▶ _Work instructions_
Copy each line from the data that has the word "Ihnen" in it.

[Extracted page text data]
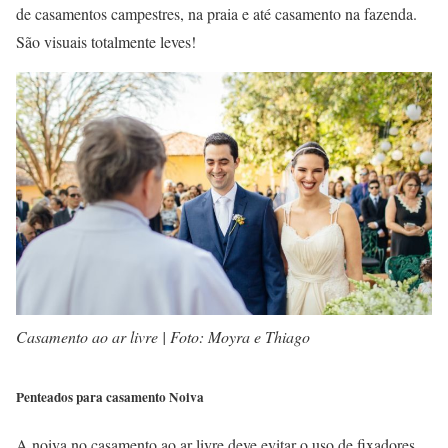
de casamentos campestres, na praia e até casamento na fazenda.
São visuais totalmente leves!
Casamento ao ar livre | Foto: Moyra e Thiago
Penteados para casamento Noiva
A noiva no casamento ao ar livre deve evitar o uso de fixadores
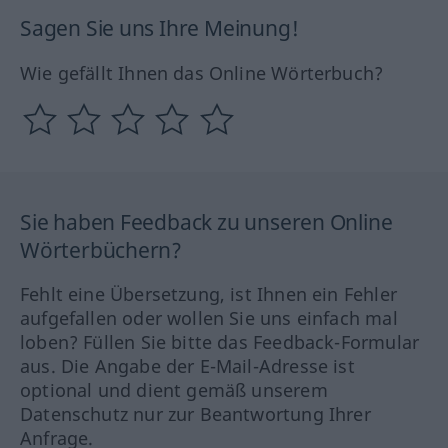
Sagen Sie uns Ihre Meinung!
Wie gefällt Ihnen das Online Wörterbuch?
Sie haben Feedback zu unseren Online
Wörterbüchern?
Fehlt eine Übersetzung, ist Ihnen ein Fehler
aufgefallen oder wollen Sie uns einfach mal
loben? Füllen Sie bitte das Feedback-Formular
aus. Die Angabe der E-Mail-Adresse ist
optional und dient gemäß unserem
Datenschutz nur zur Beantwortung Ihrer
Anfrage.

* * *

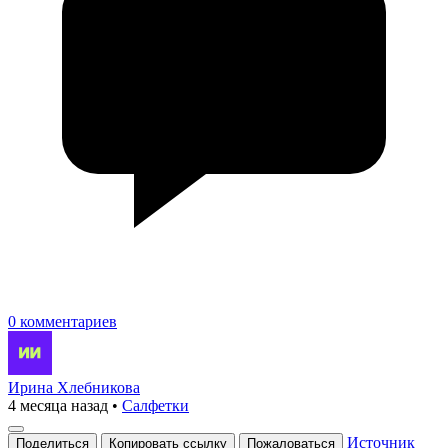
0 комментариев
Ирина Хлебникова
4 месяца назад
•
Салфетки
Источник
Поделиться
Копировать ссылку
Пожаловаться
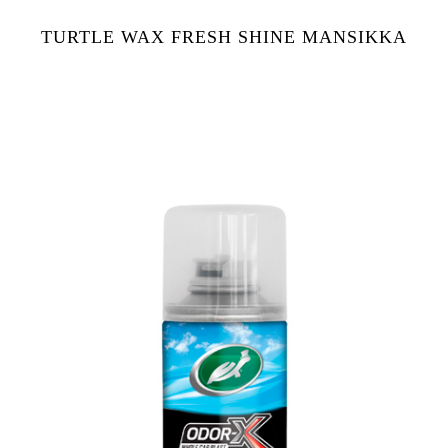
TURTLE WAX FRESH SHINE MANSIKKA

* * *

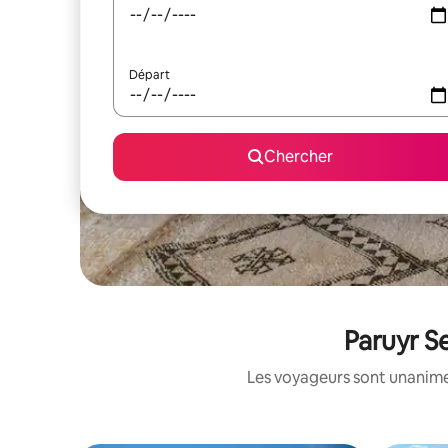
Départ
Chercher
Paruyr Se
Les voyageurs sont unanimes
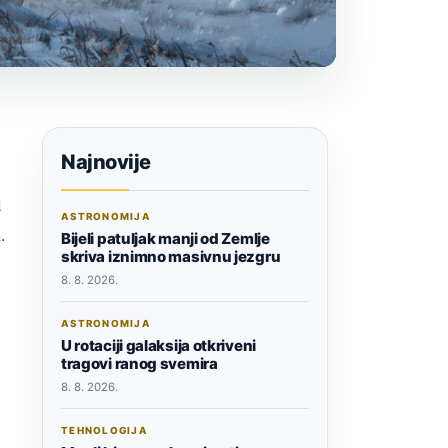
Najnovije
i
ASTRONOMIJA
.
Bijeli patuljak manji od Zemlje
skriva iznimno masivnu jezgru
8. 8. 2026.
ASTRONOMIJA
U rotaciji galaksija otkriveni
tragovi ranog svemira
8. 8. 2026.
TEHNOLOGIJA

▶ _Expected answer_
Wie gefällt Ihnen das Online Wörterbuch?
Fehlt eine Übersetzung, ist Ihnen ein Fehler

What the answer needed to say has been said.